■ To be done ■
According to the text on C++ exceptions and wrapper classes, what are exceptions intended for, if not routine control flow?

■ Text block ■

....................

Many programmers use exceptions excessively, even within a single function, apparently to avoid using goto. Exceptions are complex and incur a significant run-time penalty. Extra information must be put on the stack. Only classes can be thrown. These classes must be defined. Other programmers must examine these definitions. When a class is thrown, it must first be constructed. When the catcher goes out of scope the thrown object must be destroyed. There is a reason for this complexity. Exceptions are not intended as routine control flow mechanisms but as a means of reporting errors from domains that don’t know the error handling context, for example from a library function. This is how I use them.

SMALL EXAMPLES FROM MY CODE

I have designed hundreds of general and application-specific classes. Most of these are too large to show as examples and snippets would be meaningless. However, some short examples address issues that I consider important, such as whether wrapping a global in a trivial class could ever be justified (it can), when are explicit constructors and destructors of real value, and appropriate use of setters and getters.

Wrappers

class CriticalSection : public CRITICAL_SECTION
{
public :
    CriticalSection( void ) { InitializeCriticalSection( this ); }
    ~CriticalSection( void ) { DeleteCriticalSection( this ); }
    void enter( void ) { EnterCriticalSection( this ); }
    void leave( void ) { LeaveCriticalSection( this ); }
};

class Semaphore
{
public:
    HANDLE hSem;
    Semaphore( long initialCnt = 0, long maxCnt = 32000, 
      LPCTSTR name = 0 ) 
    {   hSem = CreateSemaphore( 0, initialCnt, maxCnt, name ); }
    ~Semaphore() { CloseHandle( hSem ); }
    operator++() { ReleaseSemaphore( hSem, 1, 0 ); }
};

enum { 
    REGKEY_NOCREATE = 9876, 
    REGKEY_NONVOL = REG_OPTION_NON_VOLATILE, 
    REGKEY_VOLATILE = REG_OPTION_VOLATILE 
};

class RegKey 
{
public:
    HKEY    key;
    RegKey( LPCWSTR name, DWORD create = REGKEY_NOCREATE );          
    ~RegKey () { RegCloseKey( key ); } 
private:
    bool open( LPCWSTR name, DWORD create = REGKEY_NOCREATE )

....................

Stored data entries
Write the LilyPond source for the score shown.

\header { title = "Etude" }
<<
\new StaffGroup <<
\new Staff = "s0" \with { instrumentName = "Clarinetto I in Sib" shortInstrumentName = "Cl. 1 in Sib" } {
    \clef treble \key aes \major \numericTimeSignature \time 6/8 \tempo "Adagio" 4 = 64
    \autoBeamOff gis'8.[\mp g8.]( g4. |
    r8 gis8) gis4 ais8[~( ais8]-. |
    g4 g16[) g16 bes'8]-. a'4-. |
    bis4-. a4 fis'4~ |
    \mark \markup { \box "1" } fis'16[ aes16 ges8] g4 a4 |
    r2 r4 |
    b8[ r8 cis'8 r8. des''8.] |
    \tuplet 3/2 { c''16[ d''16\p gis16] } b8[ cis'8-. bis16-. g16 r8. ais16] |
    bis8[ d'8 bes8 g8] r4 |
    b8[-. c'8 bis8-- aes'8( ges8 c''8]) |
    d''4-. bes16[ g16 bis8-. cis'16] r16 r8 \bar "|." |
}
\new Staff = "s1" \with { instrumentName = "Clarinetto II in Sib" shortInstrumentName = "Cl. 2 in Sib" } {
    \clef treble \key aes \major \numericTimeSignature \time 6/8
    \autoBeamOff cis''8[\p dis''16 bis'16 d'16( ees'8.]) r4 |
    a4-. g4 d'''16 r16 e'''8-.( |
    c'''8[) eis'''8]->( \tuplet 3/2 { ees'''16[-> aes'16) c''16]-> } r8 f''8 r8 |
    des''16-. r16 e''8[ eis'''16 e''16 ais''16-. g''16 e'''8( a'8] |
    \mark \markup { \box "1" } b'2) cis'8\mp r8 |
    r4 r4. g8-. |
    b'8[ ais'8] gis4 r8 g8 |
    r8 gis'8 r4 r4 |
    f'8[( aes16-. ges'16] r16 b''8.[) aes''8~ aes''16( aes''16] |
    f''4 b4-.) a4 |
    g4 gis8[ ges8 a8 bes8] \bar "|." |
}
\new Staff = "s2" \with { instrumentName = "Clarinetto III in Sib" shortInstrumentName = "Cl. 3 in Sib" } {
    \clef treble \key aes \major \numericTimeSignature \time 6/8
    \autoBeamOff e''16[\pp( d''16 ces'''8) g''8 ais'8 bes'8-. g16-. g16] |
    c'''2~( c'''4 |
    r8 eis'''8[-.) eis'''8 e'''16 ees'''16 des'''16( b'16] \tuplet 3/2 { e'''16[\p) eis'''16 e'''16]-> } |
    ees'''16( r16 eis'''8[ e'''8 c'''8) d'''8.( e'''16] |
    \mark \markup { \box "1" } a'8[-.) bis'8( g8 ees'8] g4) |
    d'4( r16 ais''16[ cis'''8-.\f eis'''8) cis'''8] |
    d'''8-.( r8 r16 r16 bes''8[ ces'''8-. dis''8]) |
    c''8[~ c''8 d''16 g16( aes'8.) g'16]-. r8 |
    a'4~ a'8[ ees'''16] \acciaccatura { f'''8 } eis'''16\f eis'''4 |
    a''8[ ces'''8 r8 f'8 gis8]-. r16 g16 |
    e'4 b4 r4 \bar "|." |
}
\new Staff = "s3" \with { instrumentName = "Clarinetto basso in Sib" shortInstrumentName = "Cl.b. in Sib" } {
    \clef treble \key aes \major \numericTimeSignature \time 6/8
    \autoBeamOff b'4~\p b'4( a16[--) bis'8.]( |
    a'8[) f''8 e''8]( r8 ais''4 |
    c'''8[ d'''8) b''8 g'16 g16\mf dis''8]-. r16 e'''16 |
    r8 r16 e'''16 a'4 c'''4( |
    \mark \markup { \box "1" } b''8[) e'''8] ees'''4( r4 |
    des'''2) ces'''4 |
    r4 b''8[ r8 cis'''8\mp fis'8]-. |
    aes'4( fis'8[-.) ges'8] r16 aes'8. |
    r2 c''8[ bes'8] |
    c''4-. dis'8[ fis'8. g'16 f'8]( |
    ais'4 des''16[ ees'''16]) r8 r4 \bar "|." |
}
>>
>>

....................

■ Exercise answer ■
Exceptions are intended for reporting errors from domains that don't know the error handling context, such as a library function.